Esta columna es una batalla perdida. Si normalmente vivimos en una era donde todo el debate es esclavo de la emoción, y el intento simplemente de dudar es visto como tibieza agraviante, hoy eso se multiplica por mil. Es que la tragedia ocurrida en las últimas horas, con un padre que asesina a sus hijos y se quita él mismo la vida en medio de un conflicto con su mujer, es natural que destape el tarro de la indignación colectiva.
Todo el Uruguay vive hundido en las mismas preguntas. ¿Qué falló? ¿Se pudo hacer algo para evitar esto? ¿Cómo un padre, diseñado genéticamente para proteger a su progenie con su vida, es capaz de arremeter contra su instinto más básico? Pasada la primera fase de incredulidad, la segunda respuesta natural es la ira. La sociedad por reflejo instintivo necesita un objeto en el que descargar su frustración y enojo. Algo que se hace más difícil por el hecho de que el culpable, con su acto suicida, priva al colectivo de ese objetivo natural de la furia social.
Ahí empiezan cuestiones menos edificantes. Porque ante la falta de respuestas simples que nos devuelvan una cierta sensación de paz frente a este desasosiego interno, empiezan a aparecer los excesos. Y la acción de quienes, en su mayoría por lógica desesperación, y en una ruidosa minoría por cálculo cuestionable, apuntan con su dedo a la turba, las casas de quienes deben ser quemados en la hoguera de la furia colectiva.
El primer objetivo: el estado y la vida de sus ciudadanos. Es verdad que puede haber habido errores, fallos, omisiones. Y que se pudo haber hecho más.
Ahora, si bajamos la cabeza por un momento, si intentamos el esfuerzo cruel de aplicar neuronas al momento de pasión desbordante, ¿es realista creer que el aparato burocrático del estado puede asegurar que esto no vaya a pasar jamás? ¿Es justo ir a insultar al Pacha Sánchez, que salió a dar la cara en la Torre Ejecutiva, por esto que pasó? No lo sabemos. Humanamente, tenemos la convicción de que no lo es, y que cualquier jerarca, de cualquier partido, que hubiera tenido en su poder evitar esta tragedia, lo hubiera hecho.
También es verdad que hay algo cínicamente constructivo en esa furia contra la autoridad. Por un lado obliga a los jerarcas a ir más allá en su tarea. Por otro, canaliza de manera institucional un enojo que si no, puede derivar en cosas más desagradables. Por muy civilizados que nos creamos, la justicia de la turba, siempre está a la vuelta de la esquina.
Hay un segundo grupo contra quien se alza el dedo huesudo de los integristas, que es justamente el de quienes dudan. Quienes, titubean antes de subirse al carro en llamas de la ira descontrolada, y cuestionan algunas reacciones. No por injustificadas, sino simplemente por sus resultados.
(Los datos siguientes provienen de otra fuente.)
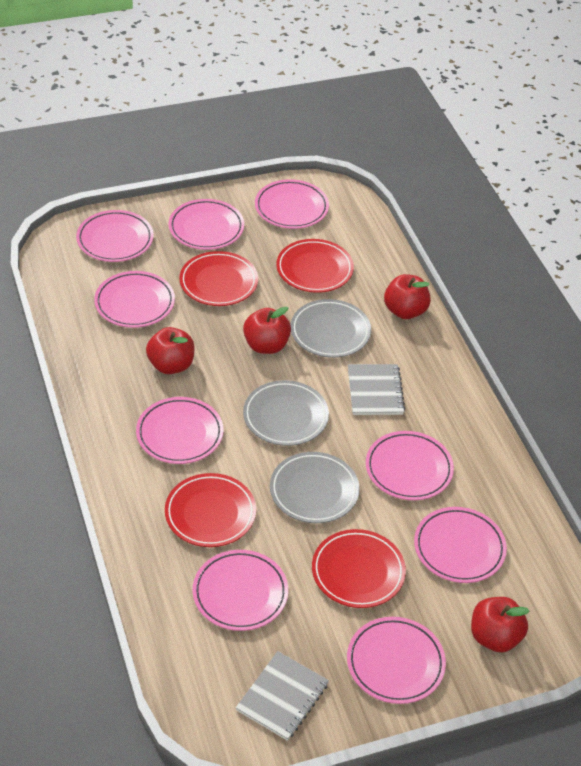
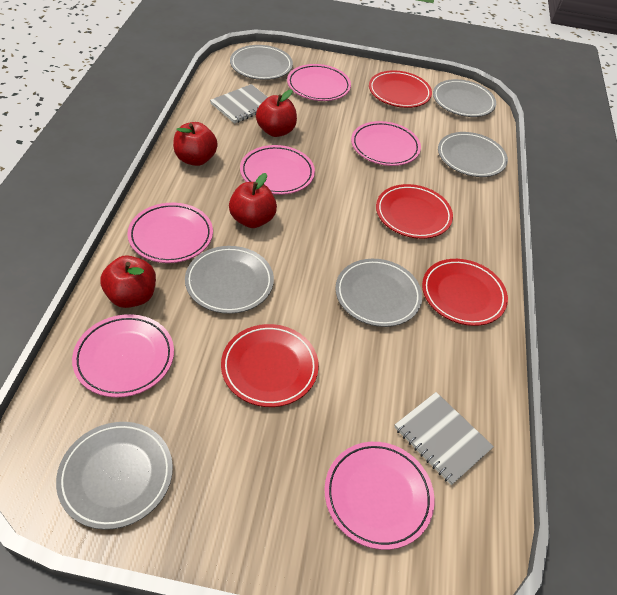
grey plate: [243,380,329,446] [270,452,360,523] [291,299,371,358] = 3 -> [56,422,173,530] [185,246,274,314] [230,45,293,80] [335,259,422,327] [433,79,496,117] [438,132,508,177] = 6
pink plate: [76,210,153,262] [94,271,175,328] [136,397,223,464] [169,199,244,250] [193,550,288,631] [255,179,329,229] [347,617,446,704] [366,431,454,500] [414,507,507,583] = 9 -> [72,314,174,398] [127,203,213,263] [240,145,315,195] [287,64,351,101] [324,442,434,550] [351,121,421,166] = 6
Entonces, si uno tiene el toupé de cuestionar medidas que buscan enfrentar estos actos violentos, pero que terminan vulneran principios producto de siglos de evolución del Derecho, o dañan a miles de familias que no salen en los titulares escabrosos, pasa a ser un pecador imperdonable.
De nuevo, no es momento de intentar apelar a la razón, y lo ideal sería ni opinar con aspiración de frialdad en estos momentos. Pero el problema es que hay quienes aprovechan estas aberraciones para recargar el carro, ya en la bajada, que lleva a la destrucción de todas las garantías que hacen vivible una sociedad.
Es verdad que no ha aparecido el dinero como para aplicar por completo la ley votada sobre violencia de genero. Como tampoco ha aparecido para muchas otras leyes importantes que se votan como un saludo a la bandera.
Pero si se han tomado medidas legales, que han puesto el dedo de un lado en la balanza de la justicia de forma notoria. No parecen evitar estas tragedias, pero si generan cientos de injusticias cotidianas, que todos conocemos. Y que no serán inocuas a futuro.
Por último hay una tercera corriente, que parece asociar este tipo de aberración con una condición masculina. Poco menos que todos los hombres serían culpables de estos actos de violencia, y deberían flagelarse en la plaza pública, o reprimir cualquier opinión. Y, por supuesto, no faltan los voluntarios a la inmolación. En las últimas horas hemos visto ejemplos de esta corriente, que de manera irónica, calza perfecto en la tipología del “discurso de odio”, que los mismos activistas han incrustado en nuestro sistema legal. Atribuir determinadas características negativas a la gente, en función de cosas que no está en ellos modificar. Lo dijimos, no hay chance de que el ejercicio intelectual que es esta columna, vaya a salir bien. Pero si al menos logramos que algunas personas, pasadas ya horas de la tragedia, cambien indignación por búsqueda constructiva de soluciones racionales... bueno. Tarea cumplida.